## Problem:
A single number is the whole answer: the tally of lines in the data below that include the word "bounding".

Content starts

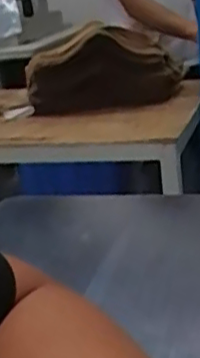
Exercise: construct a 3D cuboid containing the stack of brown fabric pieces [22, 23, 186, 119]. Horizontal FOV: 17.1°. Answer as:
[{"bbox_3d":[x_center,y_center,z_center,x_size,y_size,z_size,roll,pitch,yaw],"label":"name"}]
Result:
[{"bbox_3d":[0.010,-0.322,1.878,0.430,0.185,0.346,-6,17,0],"label":"stack of brown fabric pieces"}]

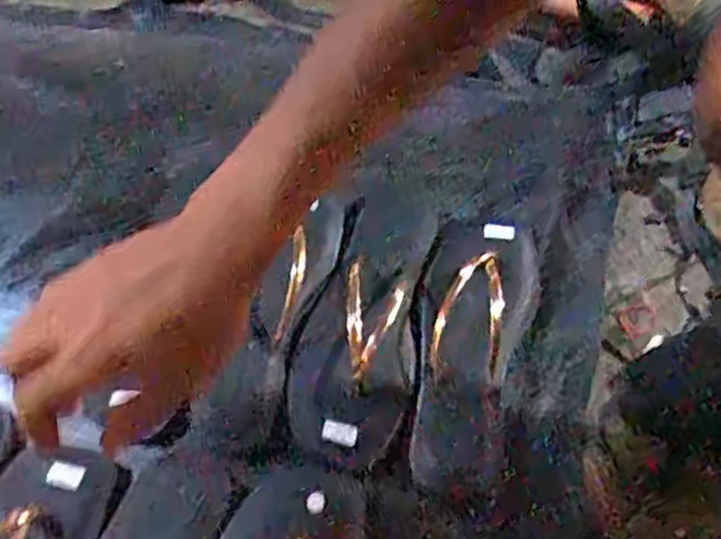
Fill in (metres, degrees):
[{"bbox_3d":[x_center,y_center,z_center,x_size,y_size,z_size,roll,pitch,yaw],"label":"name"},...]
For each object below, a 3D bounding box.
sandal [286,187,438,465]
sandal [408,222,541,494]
[{"bbox_3d":[0.008,0.038,0.614,0.093,0.044,0.233,15,59,6],"label":"sandal"},{"bbox_3d":[0.085,0.057,0.599,0.089,0.044,0.229,14,69,5],"label":"sandal"}]

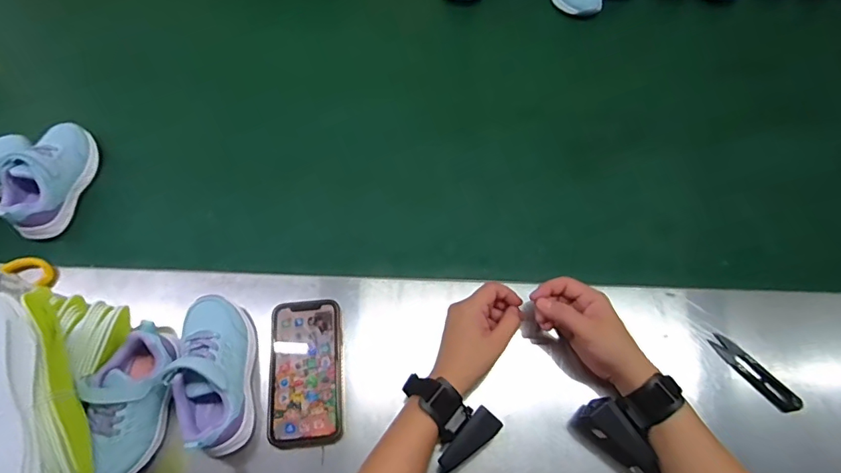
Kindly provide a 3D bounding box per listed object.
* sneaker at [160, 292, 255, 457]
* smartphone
[{"bbox_3d":[-0.217,0.138,0.496,0.068,0.068,0.161,-7,66,-2],"label":"sneaker"},{"bbox_3d":[-0.124,0.148,0.526,0.078,0.014,0.154,-6,66,-2],"label":"smartphone"}]

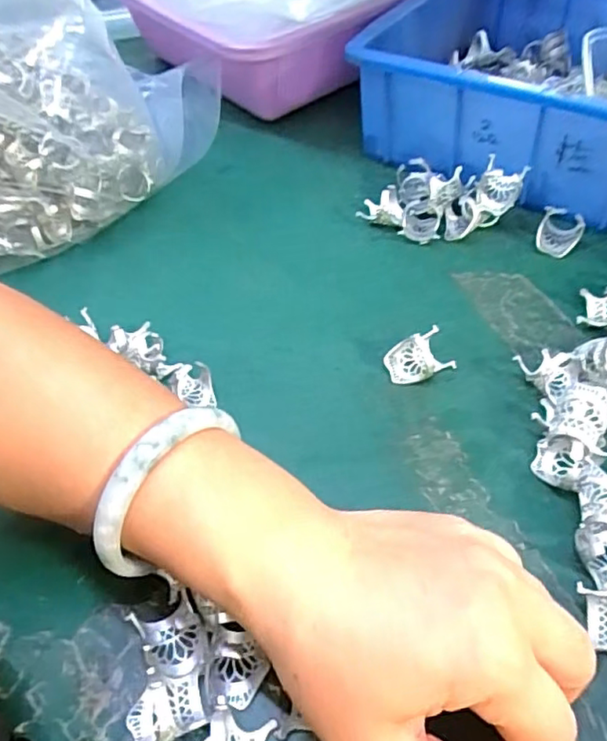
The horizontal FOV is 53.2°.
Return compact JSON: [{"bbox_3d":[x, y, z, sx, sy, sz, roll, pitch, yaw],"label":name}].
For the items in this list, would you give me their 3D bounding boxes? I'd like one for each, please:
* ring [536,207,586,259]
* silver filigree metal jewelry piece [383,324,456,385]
[{"bbox_3d":[0.164,-0.090,0.386,0.027,0.021,0.023,17,54,20],"label":"ring"},{"bbox_3d":[0.063,-0.010,0.333,0.034,0.024,0.019,-18,50,-9],"label":"silver filigree metal jewelry piece"}]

Content ends

## Finished task:
3